=== Records shown ===
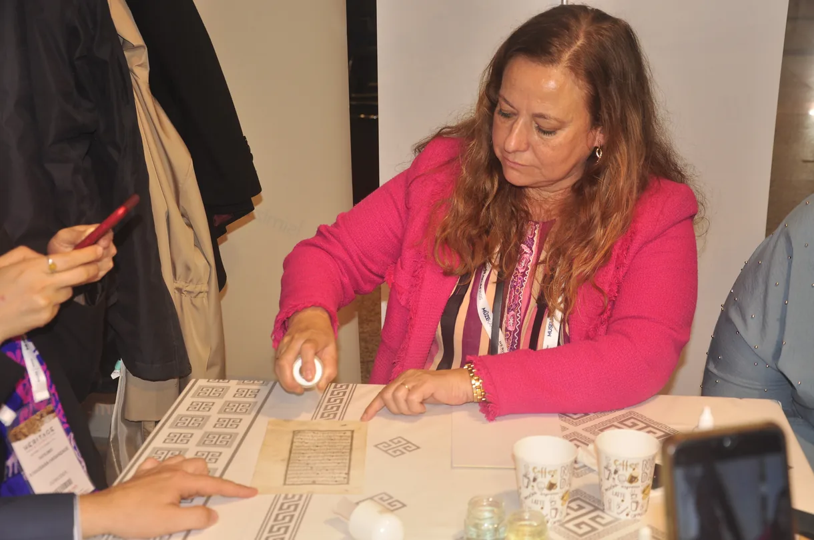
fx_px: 1185
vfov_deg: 25.7
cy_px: 270
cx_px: 407
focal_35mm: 52
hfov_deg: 37.9
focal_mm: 35
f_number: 4.5
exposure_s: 1/60
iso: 200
===
## Work task:
Return the data word for word without its pictures.

## Exercise answer:
fx_px: 1185
vfov_deg: 25.7
cy_px: 270
cx_px: 407
focal_35mm: 52
hfov_deg: 37.9
focal_mm: 35
f_number: 4.5
exposure_s: 1/60
iso: 200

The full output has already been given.